GIVEN RECORDS ▸
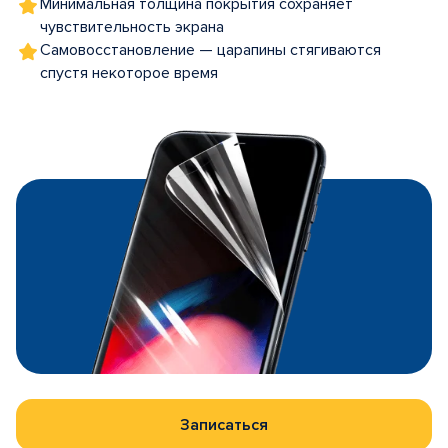
Минимальная толщина покрытия сохраняет
чувствительность экрана
Самовосстановление — царапины стягиваются
спустя некоторое время
Записаться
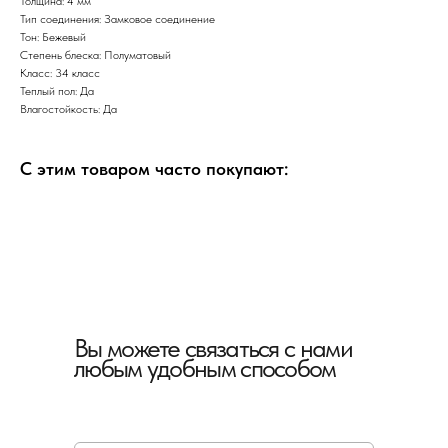
Толщина: 4 мм
Тип соединения: Замковое соединение
Тон: Бежевый
Степень блеска: Полуматовый
Класс: 34 класс
Теплый пол: Да
Влагостойкость: Да
С этим товаром часто покупают:
Вы можете связаться с нами
любым удобным способом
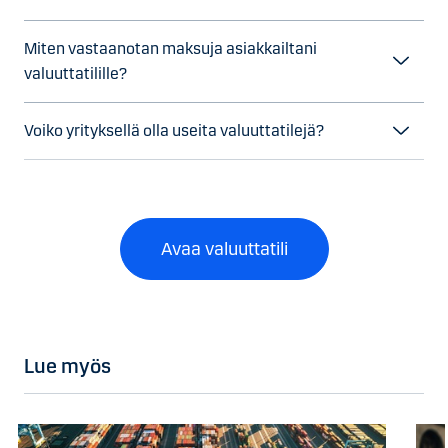
Miten vastaanotan maksuja asiakkailtani
valuuttatilille?
Voiko yrityksellä olla useita valuuttatilejä?
Avaa valuuttatili
Lue myös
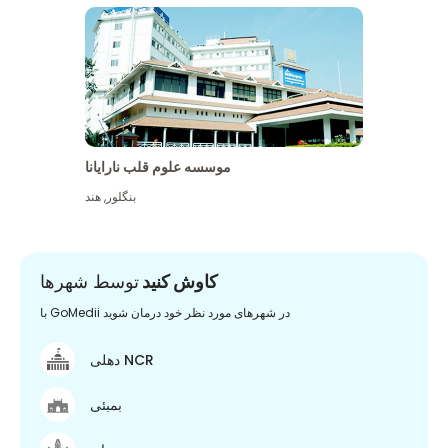
موسسه علوم قلب نارایانا
بنگلور
,
هند
کاوش کنید
توسط شهرها
با GoMedii در شهرهای مورد نظر خود درمان شوید
دهلی NCR
بمبئی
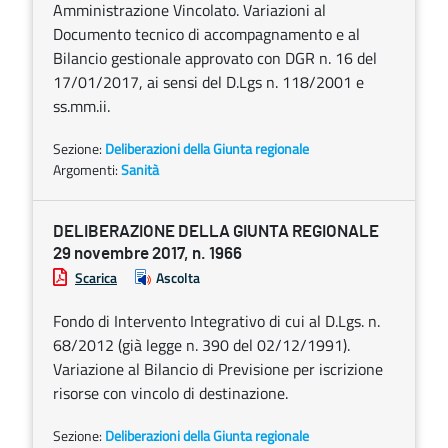
Amministrazione Vincolato. Va­riazioni al
Documento tecnico di accompagnamento e al
Bilancio gestionale approvato con DGR n. 16 del
17/01/2017, ai sensi del D.Lgs n. 118/2001 e
ss.mm.ii.
Sezione:
Deliberazioni della Giunta regionale
Argomenti:
Sanità
DELIBERAZIONE DELLA GIUNTA REGIONALE
29 novembre 2017, n. 1966
Scarica
Ascolta
Fondo di Intervento Integrativo di cui al D.Lgs. n.
68/2012 (già legge n. 390 del 02/12/1991).
Variazione al Bilancio di Previsione per iscrizione
risorse con vincolo di destinazione.
Sezione:
Deliberazioni della Giunta regionale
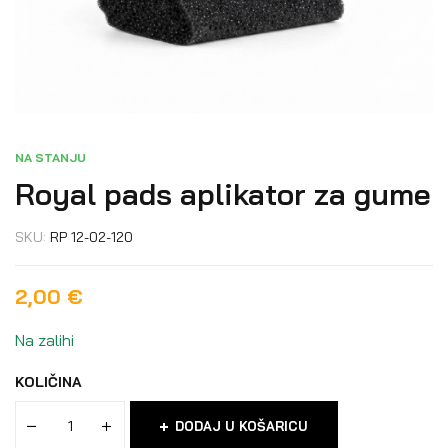
NA STANJU
Royal pads aplikator za gume
SKU:
RP 12-02-120
2,00
€
Na zalihi
KOLIČINA
DODAJ U KOŠARICU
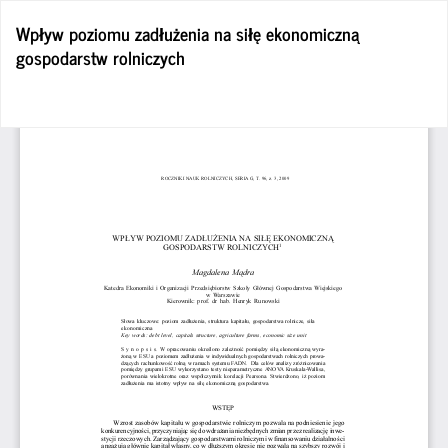
Wróć
Wpływ poziomu zadłużenia na siłę ekonomiczną
do
gospodarstw rolniczych
szczegółów
artykułu
Po
Po
P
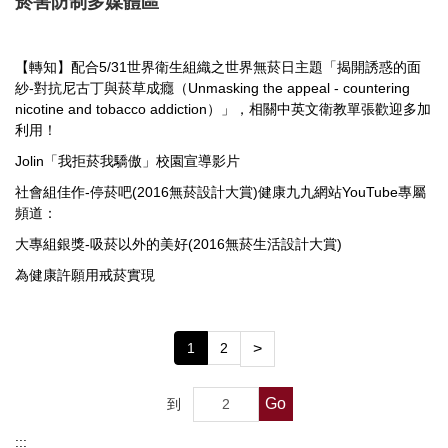
菸害防制多媒體區
衛保組簡介
【轉知】配合5/31世界衛生組織之世界無菸日主題「揭開誘惑的面
行事曆
紗-對抗尼古丁與菸草成癮（Unmasking the appeal - countering
nicotine and tobacco addiction）」，相關中英文衛教單張歡迎多加
新生體檢
利用！
健康促進
Jolin「我拒菸我驕傲」校園宣導影片
社會組佳作-停菸吧(2016無菸設計大賞)健康九九網站YouTube專屬
健康餐飲
頻道：
菸害防制專區
大專組銀獎-吸菸以外的美好(2016無菸生活設計大賞)
為健康許願用戒菸實現
傳染病專區
新冠肺炎防疫措施
1
2
>
登革熱相關資訊
Go
到
職業安全衛生護理
:::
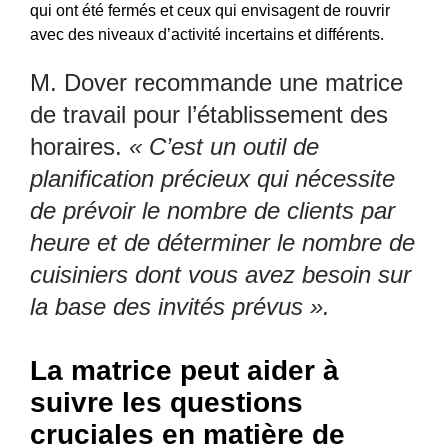
qui ont été fermés et ceux qui envisagent de rouvrir
avec des niveaux d’activité incertains et différents.
M. Dover recommande une matrice
de travail pour l’établissement des
horaires.
« C’est un outil de
planification précieux qui nécessite
de prévoir le nombre de clients par
heure et de déterminer le nombre de
cuisiniers dont vous avez besoin sur
la base des invités prévus ».
La matrice peut aider à
suivre les questions
cruciales en matière de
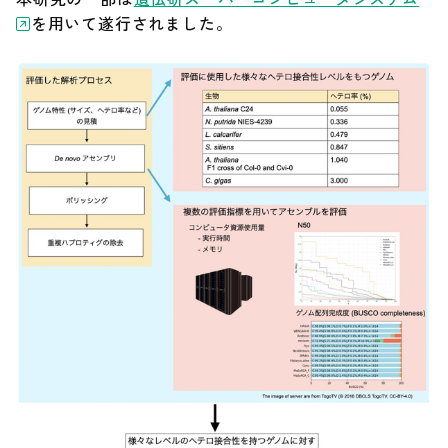
を用いて遂行されました。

WHAT THE TASK REQUIRES ▸ Retype the records above exactly. Leave the pictures out.

RESPONSE TO THIS TASK ▸
Минимальная толщина покрытия сохраняет
чувствительность экрана
Самовосстановление — царапины стягиваются
спустя некоторое время
Записаться
Толщина: 4 мм
Тип соединения: Замковое соединение
Тон: Бежевый
Степень блеска: Полуматовый
Класс: 34 класс
Теплый пол: Да
Влагостойкость: Да
С этим товаром часто покупают:
Вы можете связаться с нами
любым удобным способом
Miten vastaanotan maksuja asiakkailtani
valuuttatilille?
Voiko yrityksellä olla useita valuuttatilejä?
Avaa valuuttatili
Lue myös
موسسه علوم قلب نارایانا
بنگلور
,
هند
کاوش کنید
توسط شهرها
با GoMedii در شهرهای مورد نظر خود درمان شوید
دهلی NCR
بمبئی
Amministrazione Vincolato. Va­riazioni al
Documento tecnico di accompagnamento e al
Bilancio gestionale approvato con DGR n. 16 del
17/01/2017, ai sensi del D.Lgs n. 118/2001 e
ss.mm.ii.
Sezione:
Deliberazioni della Giunta regionale
Argomenti:
Sanità
DELIBERAZIONE DELLA GIUNTA REGIONALE
29 novembre 2017, n. 1966
Scarica
Ascolta
Fondo di Intervento Integrativo di cui al D.Lgs. n.
68/2012 (già legge n. 390 del 02/12/1991).
Variazione al Bilancio di Previsione per iscrizione
risorse con vincolo di destinazione.
Sezione:
Deliberazioni della Giunta regionale
NA STANJU
Royal pads aplikator za gume
SKU:
RP 12-02-120
2,00
€
Na zalihi
KOLIČINA
DODAJ U KOŠARICU
Wróć
Wpływ poziomu zadłużenia na siłę ekonomiczną
do
gospodarstw rolniczych
szczegółów
artykułu
Po
Po
P
菸害防制多媒體區
衛保組簡介
【轉知】配合5/31世界衛生組織之世界無菸日主題「揭開誘惑的面
行事曆
紗-對抗尼古丁與菸草成癮（Unmasking the appeal - countering
nicotine and tobacco addiction）」，相關中英文衛教單張歡迎多加
新生體檢
利用！
健康促進
Jolin「我拒菸我驕傲」校園宣導影片
社會組佳作-停菸吧(2016無菸設計大賞)健康九九網站YouTube專屬
健康餐飲
頻道：
菸害防制專區
大專組銀獎-吸菸以外的美好(2016無菸生活設計大賞)
為健康許願用戒菸實現
傳染病專區
新冠肺炎防疫措施
1
2
>
登革熱相關資訊
Go
到
職業安全衛生護理
:::
qui ont été fermés et ceux qui envisagent de rouvrir
avec des niveaux d’activité incertains et différents.
M. Dover recommande une matrice
de travail pour l’établissement des
horaires.
« C’est un outil de
planification précieux qui nécessite
de prévoir le nombre de clients par
heure et de déterminer le nombre de
cuisiniers dont vous avez besoin sur
la base des invités prévus ».
La matrice peut aider à
suivre les questions
cruciales en matière de
を用いて遂行されました。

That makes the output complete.